═════ INPUT ROWS ═════

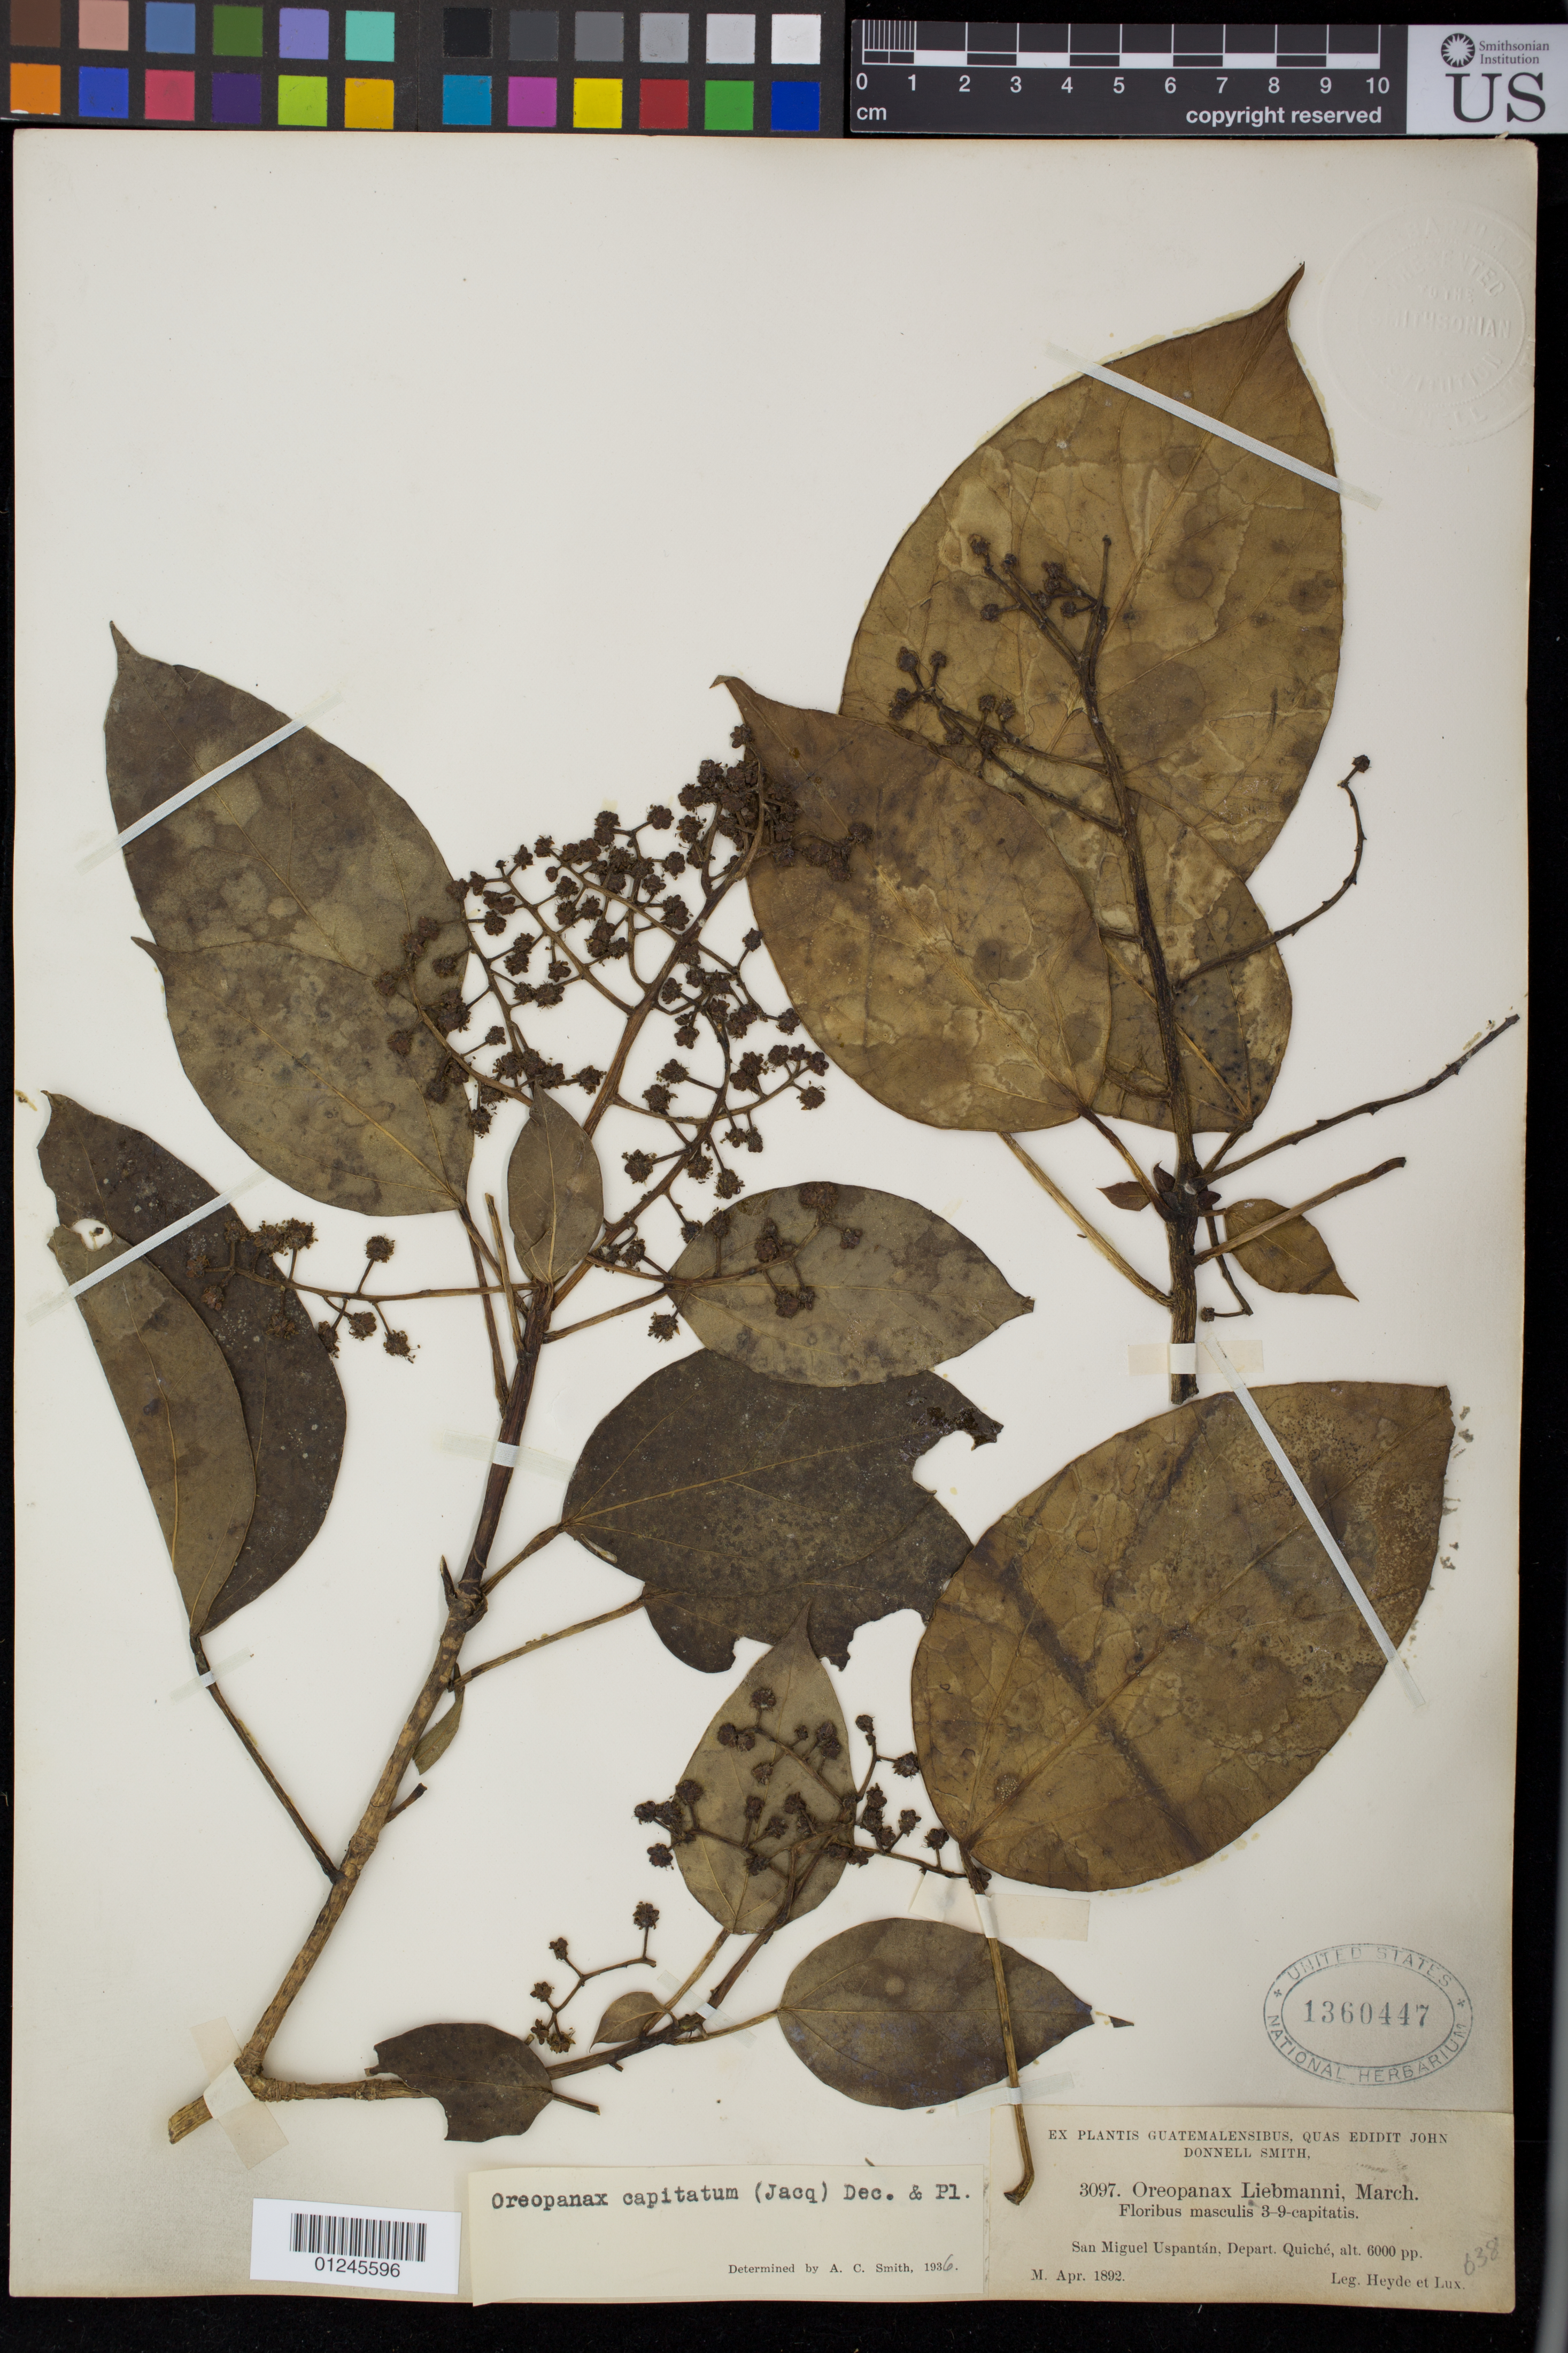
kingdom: Plantae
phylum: Tracheophyta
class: Magnoliopsida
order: Apiales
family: Araliaceae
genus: Oreopanax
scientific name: Oreopanax capitatus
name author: (Jacq.) Decne. & Planch.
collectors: Heyde & Lux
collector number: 3097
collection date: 1892-04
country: Guatemala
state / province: El Quiché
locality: San Miguel Uspantan.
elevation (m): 1829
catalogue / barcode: US 1360447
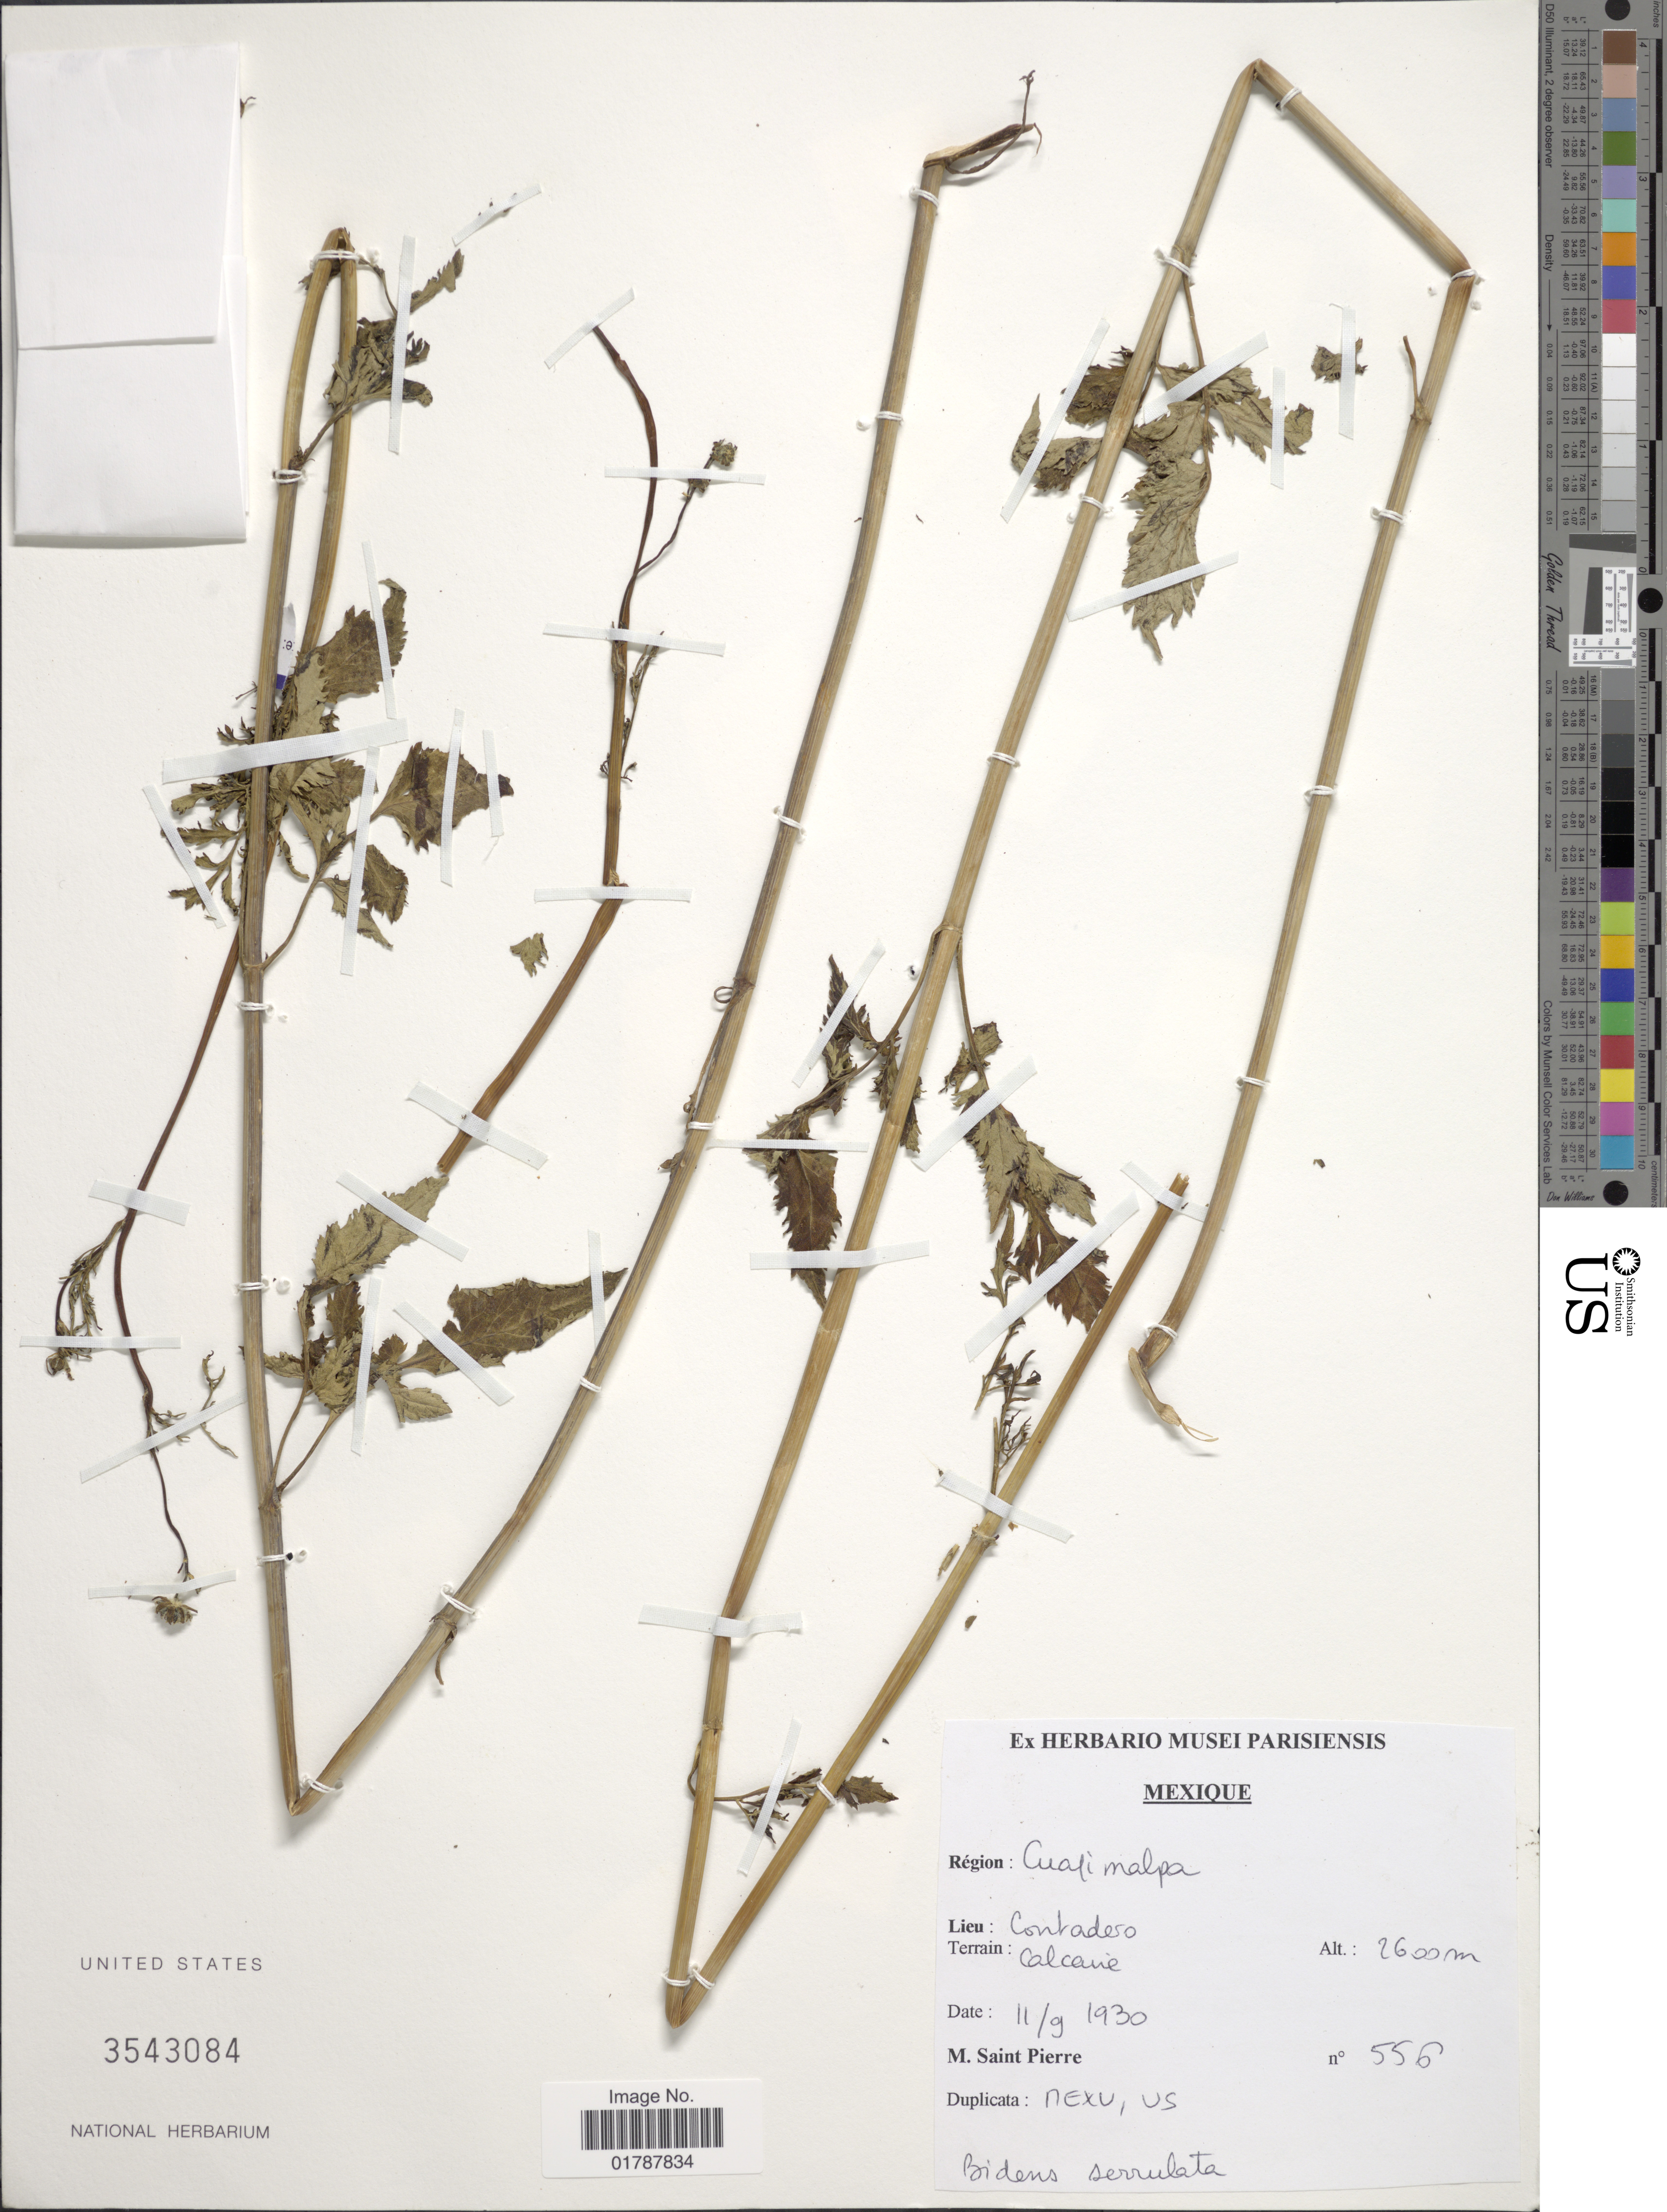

═════

▸ **TASK GOAL**
Pull every line of the records above out word for word, leaving the pictures out of your answer.

▸ **RESPONSE TO THE TASK**
kingdom: Plantae
phylum: Tracheophyta
class: Magnoliopsida
order: Apiales
family: Araliaceae
genus: Oreopanax
scientific name: Oreopanax capitatus
name author: (Jacq.) Decne. & Planch.
collectors: Heyde & Lux
collector number: 3097
collection date: 1892-04
country: Guatemala
state / province: El Quiché
locality: San Miguel Uspantan.
elevation (m): 1829
catalogue / barcode: US 1360447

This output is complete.